Very occasionally, I read a book which I love so much I keep picking it up to look at it again, to turn the pages in admiration for what is written on them, even when I’ve finished it. The Unlikely Pilgrimage of Harold Fry is one of those books. Highly original, brilliantly written and utterly compelling, this is a wonderful book which I will be urging everyone to read.

Recently-retired Harold Fry receives a letter one morning from an old work colleague, Queenie Hennessy, telling him that she is dying of cancer. Compelled to write to Queenie to express his sadness at hearing this news, Harold finds he is unable to simply post his letter. Feeling that this is an inadequate response for a woman who has, clearly, had much more of an impact on his life than we at first realise, he starts to walk to her instead. There are 627 miles between them.

With this simple, yet extraordinary idea of an elderly man walking all the way from Devon to Berwick-upon-Tweed in the hope that he will give his friend a reason to keep living, I was completely drawn into Harold’s life and his, seemingly impossible, journey. And yet I didn’t doubt him for a second.

Harold’s is a journey which is littered with complications – not just because of his inadequate walking gear and total lack of preparation – but by the turbulent memories of his life which his walk unlocks.  As Harold continues – against all odds – to put one foot in front of the other, the complexities of his childhood, his marriage, his working life, his connection to Queenie Hennessy and his relationship with his son  are slowly unraveled.

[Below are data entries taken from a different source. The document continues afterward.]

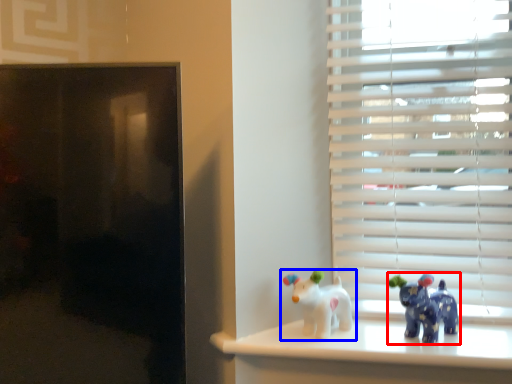
Question: Which of the following is the closest to the observer, toy (highlighted by a red box) or toy (highlighted by a blue box)?

Choices:
 (A) toy
 (B) toy

Answer: (A)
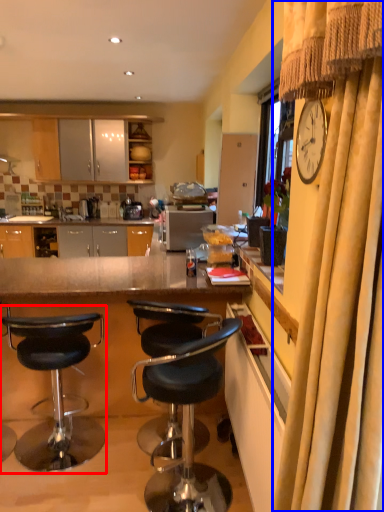
Question: Which object is closer to the camera taking this photo, chair (highlighted by a red box) or curtain (highlighted by a blue box)?

Choices:
 (A) chair
 (B) curtain

Answer: (B)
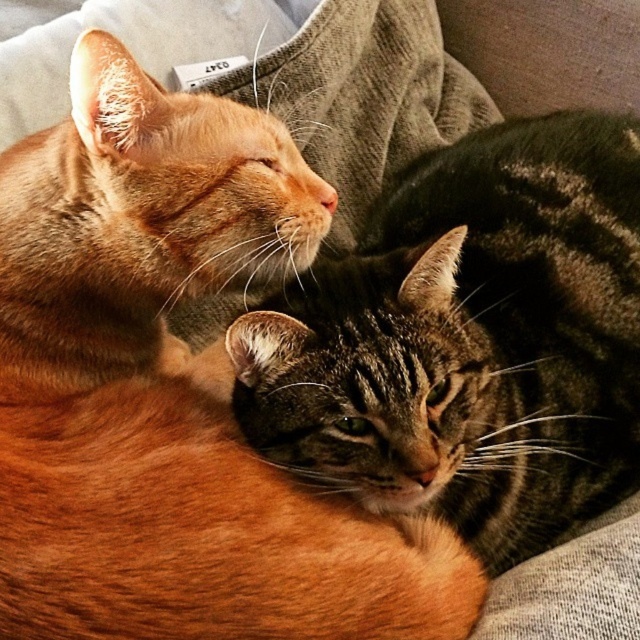
Question: Which point is closer to the camera?

Choices:
 (A) tabby fur cat at center
 (B) orange fur cat at upper left

Answer: (B)

Question: Is orange fur cat at upper left smaller than tabby fur cat at center?

Choices:
 (A) no
 (B) yes

Answer: (B)

Question: Among these points, which one is farthest from the camera?

Choices:
 (A) (579, 202)
 (B) (227, 627)

Answer: (A)

Question: Observing the image, what is the correct spatial positioning of orange fur cat at upper left in reference to tabby fur cat at center?

Choices:
 (A) below
 (B) above

Answer: (A)

Question: Is orange fur cat at upper left wider than tabby fur cat at center?

Choices:
 (A) no
 (B) yes

Answer: (A)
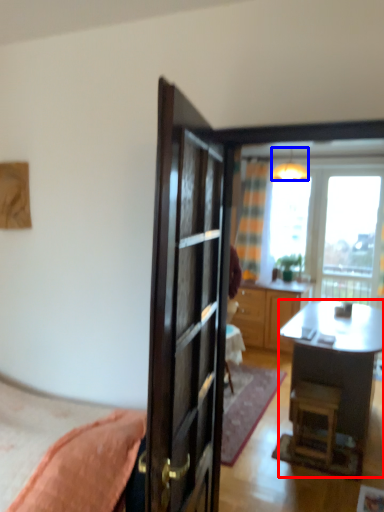
Question: Which point is further to the camera, desk (highlighted by a red box) or lamp (highlighted by a blue box)?

Choices:
 (A) desk
 (B) lamp

Answer: (B)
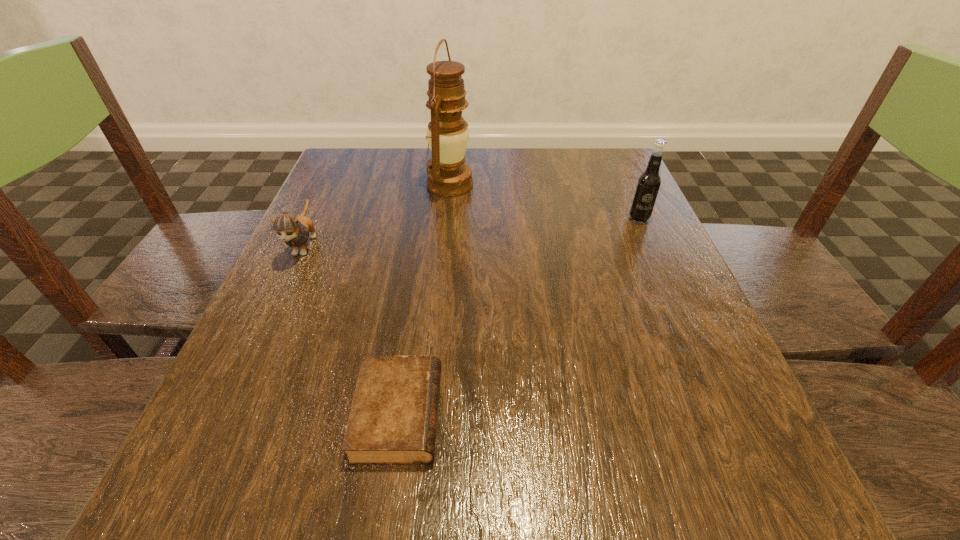
Locate an element on the screen. vacant area that lies between the diary and the third shortest object is located at coordinates (518, 316).

This screenshot has height=540, width=960. In order to click on empty location between the tallest object and the kitten in this screenshot , I will do `click(377, 214)`.

Select which object appears as the third closest to the oil lamp. Please provide its 2D coordinates. Your answer should be formatted as a tuple, i.e. [(x, y)], where the tuple contains the x and y coordinates of a point satisfying the conditions above.

[(393, 419)]

Where is `the closest object to the rightmost object`? The image size is (960, 540). the closest object to the rightmost object is located at coordinates pos(448,175).

Identify the location of vacant space that satisfies the following two spatial constraints: 1. on the label of the rightmost object; 2. on the spine side of the nearest object. This screenshot has height=540, width=960. (727, 414).

The width and height of the screenshot is (960, 540). In order to click on vacant position in the image that satisfies the following two spatial constraints: 1. on the label of the second tallest object; 2. on the spine side of the nearest object in this screenshot , I will do `click(727, 414)`.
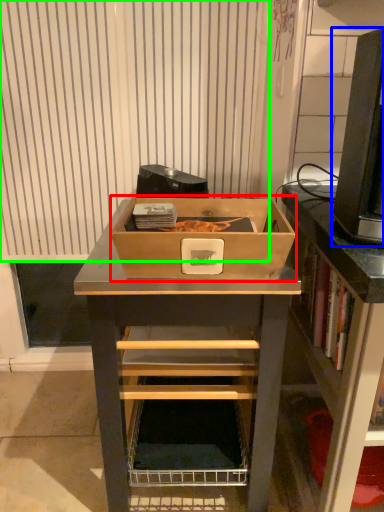
Question: Which object is positioned closest to box (highlighted by a red box)? Select from desktop computer (highlighted by a blue box) and curtain (highlighted by a green box).

Choices:
 (A) desktop computer
 (B) curtain

Answer: (A)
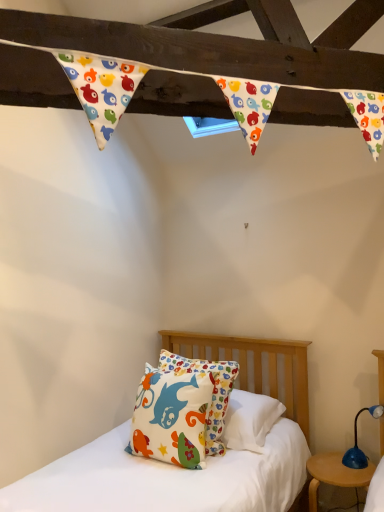
Question: From their relative heights in the image, would you say blue plastic table lamp at lower right is taller or shorter than matte cotton pillow at center?

Choices:
 (A) short
 (B) tall

Answer: (A)

Question: From a real-world perspective, is blue plastic table lamp at lower right above or below matte cotton pillow at center?

Choices:
 (A) below
 (B) above

Answer: (A)

Question: Which is farther from the blue plastic table lamp at lower right?

Choices:
 (A) matte cotton pillow at center
 (B) wooden round table at lower right

Answer: (A)

Question: Which object is positioned closest to the wooden round table at lower right?

Choices:
 (A) blue plastic table lamp at lower right
 (B) matte cotton pillow at center

Answer: (A)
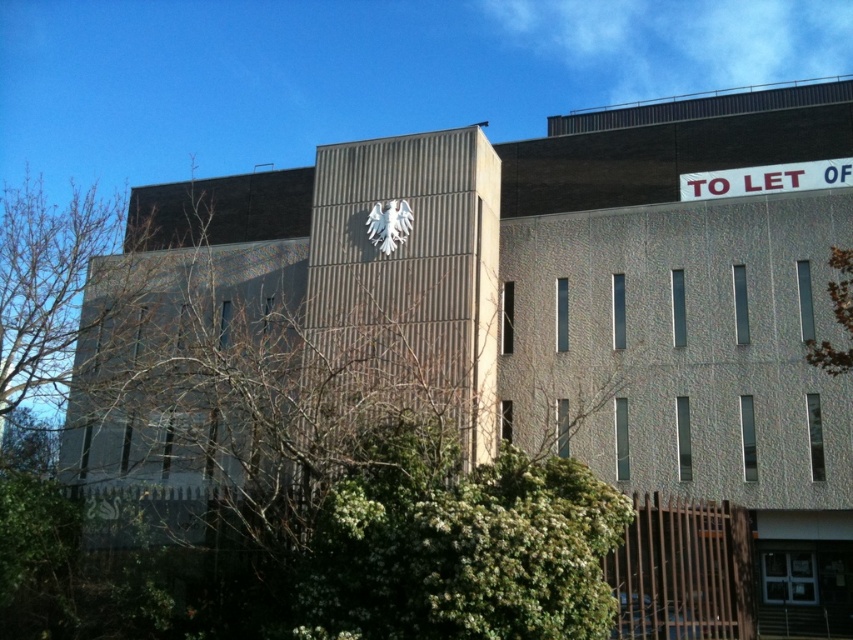
You are standing in front of the building and want to take a photo that includes the green leafy tree at right. Where should you position yourself relative to the building to ensure the tree is in the frame?

To include the green leafy tree at right in your photo, position yourself to the right side of the building since the tree is located at the right side.

You are a window installer assessing the building facade. You need to place a new window between the green leafy tree at upper center and the white matte eagle at upper center. Which object should you avoid placing the window behind to ensure visibility?

You should avoid placing the window behind the green leafy tree at upper center because it is larger than the white matte eagle at upper center and may obstruct the view.

You are standing at a point 50 meters away from the building. If you move towards the building, will you pass the point at coordinate (x=173, y=344) before reaching the building?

Meanwhile, back at home in Devon, we are drawn into the life of Harold’s wife, Maureen. As her husband walks slowly away from her, she finds herself slowly drawn back to the man she has forgotten how to love. Maureen is a wonderful character, as is the next door neighbour, Rex, who becomes Maureen’s unlikely ally in her struggle to come to terms with Harold’s journey.

Harold Fry is a richly drawn, loveable, hero –  a Forrest Gump for the 21st century. An ordinary man who finds himself in extraordinary circumstances and whose faith, determination and sense of duty to a woman who made a sacrifice for him in the past, keep him going on his unlikely pilgrimage.

With beautiful descriptions of the nature which surrounds Harold as he walks, and with some lovely touches of black comedy and fabulous insights into very real, human emotions, there is much to keep the pages turning.

Ultimately, Harold’s journey is about much more than reaching Queenie Hennessy, and there are many unexpected emotional twists and turns as the story reaches its climax and Harold reaches his destination. I, for one, wept tears of sadness and joy.

Harold Fry will stay with me for a very, very long time. I certainly look forward to reading more from this highly talented author.

The Unlikely Pilgrimage of Harold Fry is published by Doubleday,  in hardback.